When I moved to this area (an innercity area in Sydney), as one half of a DINK couple, I shuddered at anything that approached community. When the annual street party happened, we used to go out for the day and hope that it was finished by the time we came back, so we didn’t have to sneak past. I had my friends in various parts of Sydney, and I wasn’t interested in being forced into another community of people (at least that’s how it felt at the time).
Now, two children later (and 10 years), I feel very much a part of the community. There are a whole lot of people I will say hello to in the street, and a friend and I organised a little christmas party in our local playground. Another friend (without children) invites us around to drinks at her place once a year or so. We’re on first name terms with most of the people in the local shops. And we know the names and something about nearly all of our neighbours.
Of course, children is what has made the difference for me. A baby in a pram, or a cute toddler in sunglasses is a great conversation starter. But I look back on my first five years in this area, and think what a waste it was. In my mid-twenties arrogance, I thought that the friends that I had chosen for myself (forgetting that they were also people I had been thrown into proximity with at university and work) were bound to be more worth knowing that people I happened to live nearby. Of course I’ve liked some people in the area more than others. But some have become very good friends.

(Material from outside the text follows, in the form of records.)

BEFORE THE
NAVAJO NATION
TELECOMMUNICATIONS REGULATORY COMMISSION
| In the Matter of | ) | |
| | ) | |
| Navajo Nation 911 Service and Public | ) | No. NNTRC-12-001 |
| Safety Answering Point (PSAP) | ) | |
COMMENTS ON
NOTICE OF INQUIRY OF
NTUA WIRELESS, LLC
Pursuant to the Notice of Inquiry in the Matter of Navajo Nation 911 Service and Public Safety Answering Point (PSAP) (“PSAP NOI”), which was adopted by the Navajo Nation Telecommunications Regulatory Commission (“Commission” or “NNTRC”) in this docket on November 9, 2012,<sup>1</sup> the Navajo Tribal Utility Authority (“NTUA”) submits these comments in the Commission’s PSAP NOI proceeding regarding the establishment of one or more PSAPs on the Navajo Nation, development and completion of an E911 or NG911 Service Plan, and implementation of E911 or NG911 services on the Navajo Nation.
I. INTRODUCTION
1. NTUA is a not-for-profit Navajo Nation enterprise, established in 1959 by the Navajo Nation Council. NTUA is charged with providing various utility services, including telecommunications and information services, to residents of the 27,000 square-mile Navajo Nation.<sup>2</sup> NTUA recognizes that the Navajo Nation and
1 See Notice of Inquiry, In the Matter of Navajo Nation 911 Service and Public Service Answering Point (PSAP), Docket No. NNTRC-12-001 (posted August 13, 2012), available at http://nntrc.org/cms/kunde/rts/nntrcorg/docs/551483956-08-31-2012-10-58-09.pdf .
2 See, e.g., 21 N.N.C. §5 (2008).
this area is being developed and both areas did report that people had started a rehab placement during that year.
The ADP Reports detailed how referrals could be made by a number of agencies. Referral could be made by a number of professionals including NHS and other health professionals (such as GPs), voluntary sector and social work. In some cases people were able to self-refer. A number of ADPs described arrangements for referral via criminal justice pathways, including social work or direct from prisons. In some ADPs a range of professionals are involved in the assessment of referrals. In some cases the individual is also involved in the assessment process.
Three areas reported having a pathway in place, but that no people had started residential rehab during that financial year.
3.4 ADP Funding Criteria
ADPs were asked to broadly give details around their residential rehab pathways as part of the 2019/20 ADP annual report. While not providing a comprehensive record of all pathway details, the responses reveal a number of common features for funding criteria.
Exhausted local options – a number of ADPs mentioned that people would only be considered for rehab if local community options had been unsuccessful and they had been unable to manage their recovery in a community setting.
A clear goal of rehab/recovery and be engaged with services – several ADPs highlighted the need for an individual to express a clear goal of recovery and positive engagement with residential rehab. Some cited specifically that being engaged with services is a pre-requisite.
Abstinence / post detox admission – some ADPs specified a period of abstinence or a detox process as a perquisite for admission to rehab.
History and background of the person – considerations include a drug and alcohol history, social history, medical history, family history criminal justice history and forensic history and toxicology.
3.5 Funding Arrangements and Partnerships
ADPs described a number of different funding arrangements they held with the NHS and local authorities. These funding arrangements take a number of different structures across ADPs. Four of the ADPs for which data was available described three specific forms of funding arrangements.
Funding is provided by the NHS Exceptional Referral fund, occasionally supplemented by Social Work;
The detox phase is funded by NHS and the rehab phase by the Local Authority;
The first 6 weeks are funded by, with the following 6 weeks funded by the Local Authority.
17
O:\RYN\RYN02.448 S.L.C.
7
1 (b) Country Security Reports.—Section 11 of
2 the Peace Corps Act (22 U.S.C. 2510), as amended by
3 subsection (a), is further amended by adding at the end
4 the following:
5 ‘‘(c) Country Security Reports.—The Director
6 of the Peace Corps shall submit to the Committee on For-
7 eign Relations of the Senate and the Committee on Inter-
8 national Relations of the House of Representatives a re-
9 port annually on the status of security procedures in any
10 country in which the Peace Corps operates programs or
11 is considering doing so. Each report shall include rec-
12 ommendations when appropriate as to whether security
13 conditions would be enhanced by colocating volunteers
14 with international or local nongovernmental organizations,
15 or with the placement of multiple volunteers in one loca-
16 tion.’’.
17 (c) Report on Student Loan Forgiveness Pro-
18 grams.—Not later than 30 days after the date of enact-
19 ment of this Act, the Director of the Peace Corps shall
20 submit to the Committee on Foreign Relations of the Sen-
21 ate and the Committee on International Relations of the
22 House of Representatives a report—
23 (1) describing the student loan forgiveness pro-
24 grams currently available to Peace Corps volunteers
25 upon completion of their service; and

And it’s nice to get to know some people that aren’t at exactly the same life stage as me. One of the people around the corner is a retired architect, who is responsible for a few iconic buildings in Sydney’s CBD. It’s great to talk to him about his complete contempt for the heritage rules of our local council.
Modern life does make community optional. I’m sure I’m not the only one, though, that impoverished their lives by refusing to participate.